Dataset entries
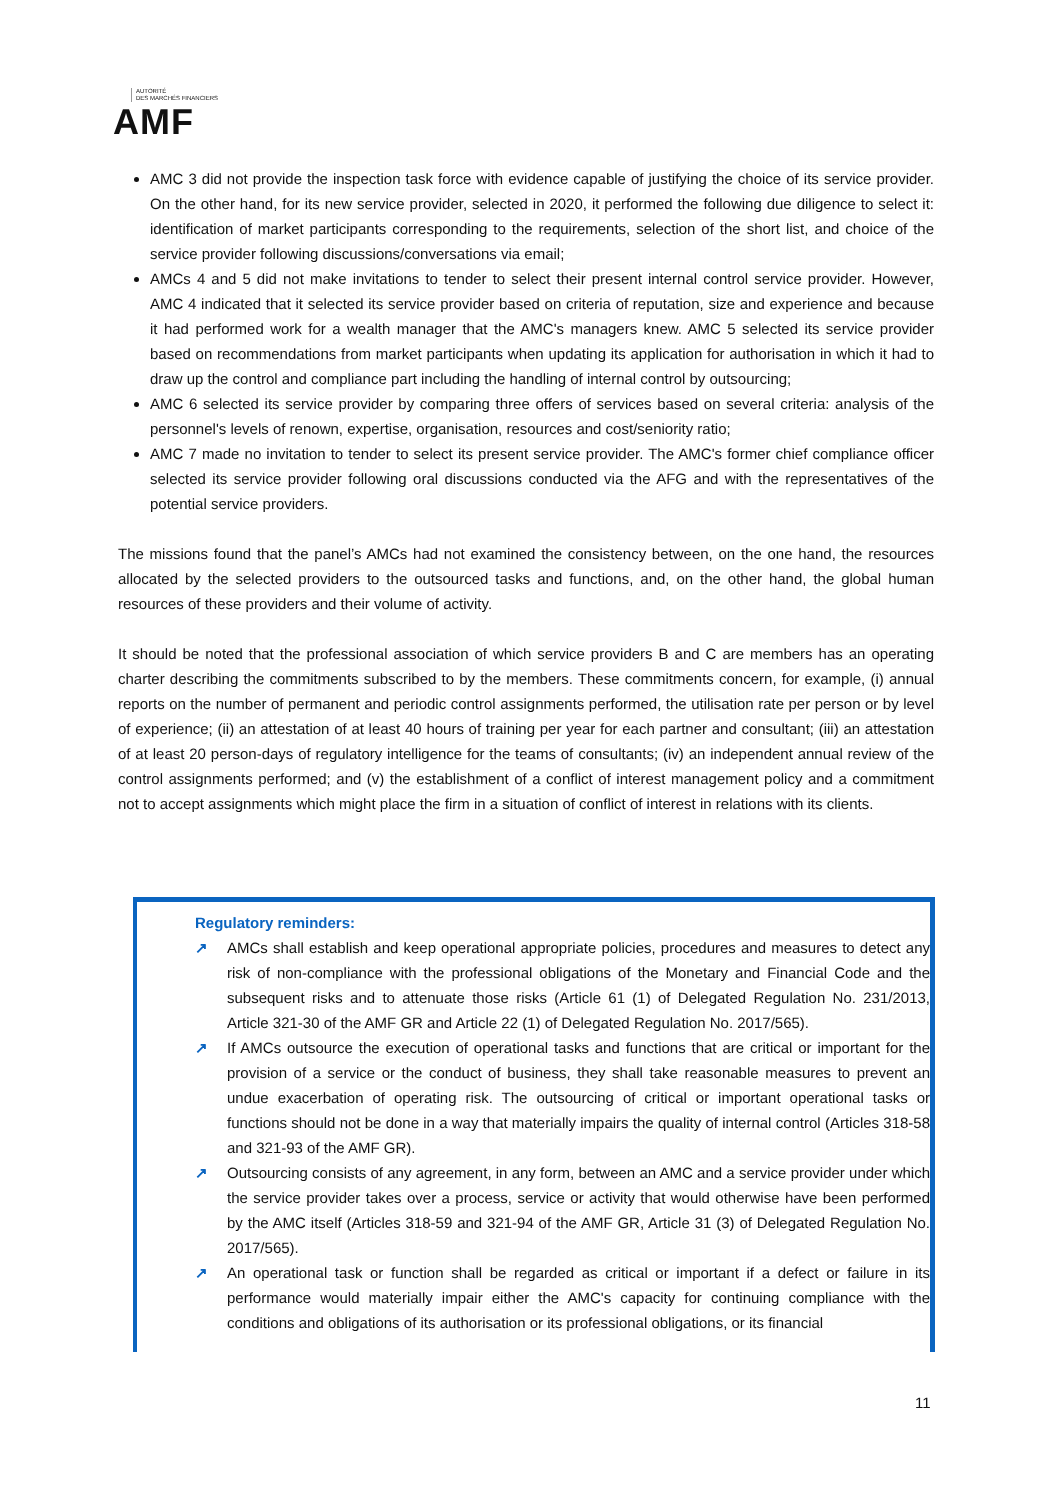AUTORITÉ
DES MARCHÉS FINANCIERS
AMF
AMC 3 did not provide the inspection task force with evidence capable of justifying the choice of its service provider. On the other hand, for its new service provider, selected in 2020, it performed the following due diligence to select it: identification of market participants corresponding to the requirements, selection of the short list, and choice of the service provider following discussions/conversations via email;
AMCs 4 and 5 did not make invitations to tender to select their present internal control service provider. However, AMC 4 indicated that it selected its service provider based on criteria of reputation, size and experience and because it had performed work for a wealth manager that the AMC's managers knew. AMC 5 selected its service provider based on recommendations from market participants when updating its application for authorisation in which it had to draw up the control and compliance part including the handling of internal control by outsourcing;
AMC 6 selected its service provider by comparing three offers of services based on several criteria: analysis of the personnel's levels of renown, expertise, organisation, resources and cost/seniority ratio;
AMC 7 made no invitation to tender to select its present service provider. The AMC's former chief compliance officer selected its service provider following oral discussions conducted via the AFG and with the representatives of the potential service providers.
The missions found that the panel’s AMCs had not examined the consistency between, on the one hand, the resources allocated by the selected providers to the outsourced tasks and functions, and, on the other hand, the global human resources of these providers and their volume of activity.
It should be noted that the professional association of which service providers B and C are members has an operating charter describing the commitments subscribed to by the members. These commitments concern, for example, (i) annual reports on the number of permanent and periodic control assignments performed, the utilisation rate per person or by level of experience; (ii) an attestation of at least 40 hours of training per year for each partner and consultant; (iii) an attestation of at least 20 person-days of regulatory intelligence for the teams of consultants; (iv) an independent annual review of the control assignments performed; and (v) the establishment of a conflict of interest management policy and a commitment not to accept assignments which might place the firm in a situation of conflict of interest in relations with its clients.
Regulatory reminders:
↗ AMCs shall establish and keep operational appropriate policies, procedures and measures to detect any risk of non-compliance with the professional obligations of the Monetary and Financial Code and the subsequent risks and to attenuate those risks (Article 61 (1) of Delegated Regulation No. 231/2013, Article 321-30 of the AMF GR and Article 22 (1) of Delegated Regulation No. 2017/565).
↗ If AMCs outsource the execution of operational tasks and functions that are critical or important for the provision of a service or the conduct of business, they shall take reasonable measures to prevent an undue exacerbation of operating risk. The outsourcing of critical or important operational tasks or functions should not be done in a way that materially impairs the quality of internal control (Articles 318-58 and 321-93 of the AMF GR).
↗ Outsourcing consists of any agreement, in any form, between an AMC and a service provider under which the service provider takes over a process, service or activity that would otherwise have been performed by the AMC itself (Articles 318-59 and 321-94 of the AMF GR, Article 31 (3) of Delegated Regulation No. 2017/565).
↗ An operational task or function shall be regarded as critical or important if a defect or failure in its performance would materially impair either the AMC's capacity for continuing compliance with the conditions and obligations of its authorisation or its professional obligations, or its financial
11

## Exercise
Where in the records does the string "between" appear? Copy every line that has it.

## Answer space
The missions found that the panel’s AMCs had not examined the consistency between, on the one hand, the resources allocated by the selected providers to the outsourced tasks and functions, and, on the other hand, the global human resources of these providers and their volume of activity.
↗ Outsourcing consists of any agreement, in any form, between an AMC and a service provider under which the service provider takes over a process, service or activity that would otherwise have been performed by the AMC itself (Articles 318-59 and 321-94 of the AMF GR, Article 31 (3) of Delegated Regulation No. 2017/565).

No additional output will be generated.